About this exercise: Set down the entries below exactly; drop the pictures.

Point tracking data:
* * * *
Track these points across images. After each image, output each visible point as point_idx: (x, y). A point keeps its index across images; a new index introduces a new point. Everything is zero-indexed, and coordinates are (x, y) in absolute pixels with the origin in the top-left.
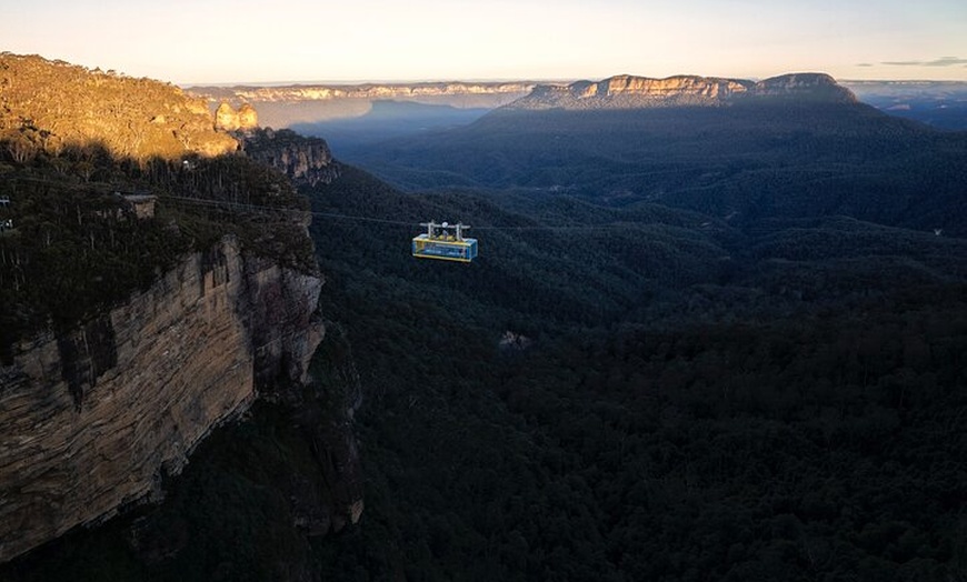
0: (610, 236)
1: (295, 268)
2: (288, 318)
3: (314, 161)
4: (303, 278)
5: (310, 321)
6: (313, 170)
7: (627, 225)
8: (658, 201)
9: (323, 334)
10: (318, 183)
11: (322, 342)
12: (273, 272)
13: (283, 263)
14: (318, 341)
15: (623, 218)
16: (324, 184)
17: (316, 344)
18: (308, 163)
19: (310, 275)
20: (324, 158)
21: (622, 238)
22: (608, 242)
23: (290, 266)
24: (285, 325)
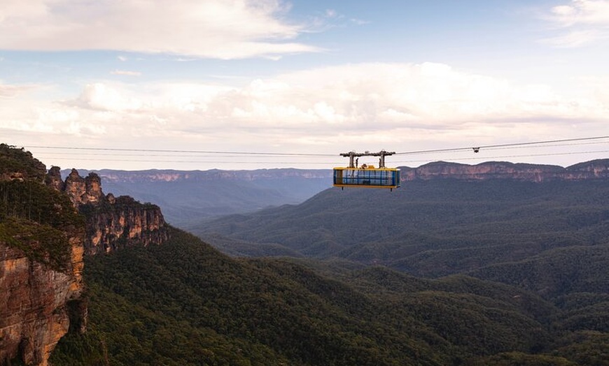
* * * *
Your solution:
Track these points across images. After each image, output each visible point as point_idx: (x, y). A point keeps its index across images; a new index introduces a new point. Everything is zero-indexed, and coordinates are (x, y) in absolute pixels with the origin in the top-left.
0: (610, 236)
1: (295, 268)
2: (288, 318)
3: (314, 161)
4: (303, 278)
5: (310, 321)
6: (313, 170)
7: (627, 225)
8: (658, 201)
9: (323, 334)
10: (318, 183)
11: (322, 342)
12: (273, 272)
13: (283, 263)
14: (318, 341)
15: (623, 218)
16: (324, 184)
17: (316, 344)
18: (308, 163)
19: (310, 275)
20: (324, 158)
21: (622, 238)
22: (608, 242)
23: (290, 266)
24: (285, 325)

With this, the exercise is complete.